Еще более четко объясняющий параллельный пример показывает учение о предназначении (предопределении). Оно свидетельствует в западноевропейском мире мыслей ни о чем другом, как о том, что "Бог в душе", который не является противоположностью понятию "я", а является понятием "сам", определяет цель типом сущности. В еврейско-сирийско-римском же мире мыслей, который отрывает личность от Бога и враждебно противопоставляет их друг другу, идея "предназначения" стала безумным представлением, которое унизило человека до прирожденного раба.
Одно "создание" было выбрано навсегда из ничего произвольным духом создателя, другое навеки проклято. Причина осталась тайной обучающего волшебника. Здесь мы снова переживаем несчастье, когда идеи вполне определенного типа "ассимилируются" чуждым образом мыслей; интеллектуальное и духовное кровосмешение является неизбежным следствием этого. Врожденное глубокое уважение германской личности к другому характеру занимало пластические возможности нашей сущности в направлении, которое вызвало отставание того, что согласно свойствам расы могло бы расцветать. Слава Богу, чудовищное учение о предопределении Августина не оказало реального длительного влияния, знак инстинктивного отхода, последнего не избежал и "вечный Рим".
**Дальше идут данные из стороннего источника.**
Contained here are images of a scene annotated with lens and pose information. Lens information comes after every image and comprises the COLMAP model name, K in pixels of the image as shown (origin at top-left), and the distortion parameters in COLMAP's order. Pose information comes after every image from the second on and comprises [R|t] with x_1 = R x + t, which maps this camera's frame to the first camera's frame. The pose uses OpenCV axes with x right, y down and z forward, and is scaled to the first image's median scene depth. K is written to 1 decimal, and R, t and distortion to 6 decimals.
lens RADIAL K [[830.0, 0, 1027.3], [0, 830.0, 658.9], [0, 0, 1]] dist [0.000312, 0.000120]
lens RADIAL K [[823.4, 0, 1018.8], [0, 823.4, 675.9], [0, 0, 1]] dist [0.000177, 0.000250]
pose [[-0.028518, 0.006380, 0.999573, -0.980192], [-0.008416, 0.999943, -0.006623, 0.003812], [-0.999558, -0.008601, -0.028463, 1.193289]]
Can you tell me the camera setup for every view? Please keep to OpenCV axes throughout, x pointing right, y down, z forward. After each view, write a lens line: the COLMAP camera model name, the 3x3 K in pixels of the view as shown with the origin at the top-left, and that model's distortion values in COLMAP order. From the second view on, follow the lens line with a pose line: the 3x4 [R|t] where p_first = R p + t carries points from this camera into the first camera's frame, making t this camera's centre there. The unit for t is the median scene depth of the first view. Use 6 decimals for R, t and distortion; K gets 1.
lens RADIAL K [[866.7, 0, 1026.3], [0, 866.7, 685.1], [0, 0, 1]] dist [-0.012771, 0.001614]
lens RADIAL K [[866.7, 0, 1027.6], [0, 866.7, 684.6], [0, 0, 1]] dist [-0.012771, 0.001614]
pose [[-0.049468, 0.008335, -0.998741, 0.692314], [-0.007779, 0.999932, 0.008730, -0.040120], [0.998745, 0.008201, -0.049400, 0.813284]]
Только в строго еврейско-церковном "христианстве" продолжает иметь место полный разрыв между личностью и Богом, хотя образ Иисуса требует именно этого единства в той же степени, в которой в истории он редко вырастал до этого чарующего величия: абсолютная личность, которая есть, т.е. свободно живет по своему собственному закону, как господин над лицом (особой). Но это означает возможность сильнейшего контраста к так называемому "закату личности", как говорит наш современный язык. Потому что первое является господством, второе - бессилием. Если добавить, что эта свобода органично определена расой и народом, то мы имеем перед собой вечную предпосылку для любой культурной эпохи, связанной с типом европейского Запада.
Идея живущей по своим законам личности и учение о предназначении теперь тесно связаны с понятием судьбы.
Здесь друг другу противостоят два не соединимых типа мировоззрения: древнеиндийское и малоазиатское. Индиец как духовный аристократ приписывает судьбу земли только себе самому. Если спросить слепорожденного, почему по его мнению он должен терпеть это наказание, он ответит: потому что он в прежней жизни совершил нечто дурное. Следовательно, сейчас он должен терпеть несчастье соразмерно его прежним делам. Эта совершенно логичная мысль полностью исключает внешний элемент, совершенно самовольно отрицает именно то, что мы, выросшие в церковной сфере влияния, обычно называем "неумолимой судьбой". Это выделение внешнего элемента является пагубным наследием, которым мы обязаны существовавшей до сих пор форме христианства, принесенной в Европу вместе с малоазиатским миром идей. В то время, как эпоха Гомера, полная доверия к себе и ко вселенной, жила своей жизнью, более поздние внешние потрясения поколебали также внутреннюю греческую жизнь. Поэтому в трагедии появляются личности и судьба в совершенно дуалистической манере. Невинно-виновными предстают люди перед вторгшимися внешними силами (Эдип). В этом отчаянии расщепленная душа сделала тогда следующий шаг: подчинение владеющему этой душой чародею, который личность полностью поглотил, выдал себя как судьбу за "представителя Бога" и стремился держать человека в раболепном смирении.
И снова в противовес этим двум типам появляется германская культура с двойной противоположностью. Она не берет на себя объявление материальной вселенной и ее законов несуществующими, но она и не знает ничего о семитском фатализме или сирийском "фатальном" колдовском безумии. Она соединяет понятия "я" и "судьба" как одновременно существующие факты, не спрашивая о причинности обеих частей. Отношение германцев к понятию судьбы абсолютно такое же, как более позднее представление Лютера о сосуществовании законов природы и свободы личности. Его позиция в отношении вселенной полностью совпадает с касающимися критики познания исследованиями Иммануила Канта по поводу империи,
* Здесь следует добавить, что доверие простодушного человека «Богу-Отцу», по существу, аналогично доверию описанному здесь понятию судьбы. Идея «отца» является необходимой персонификацией, которую религиозный человек принимает в отличие от философа, причем ценности характера абсолютно идентичны. Поэтому германский мыслитель мог бы легко договориться с нордическим крестьянином, который честно и с сознанием исполняет своей жизненный долг, если бы отравленные сирийским духом Церкви не отравляли и не запутывали прямое доверие учениями о грехе, обещаниями милости, очистительным огнем, вечным проклятием. Это выглядит так: кто имеет доверие в себе, тот доверяет и «Богу». Одно обусловливает другое. Поэтому сегодняшним Церквям и их представителям нужны сомневающиеся, раздвоенные, отчаявшиеся люди, чтобы иметь возможность господствовать.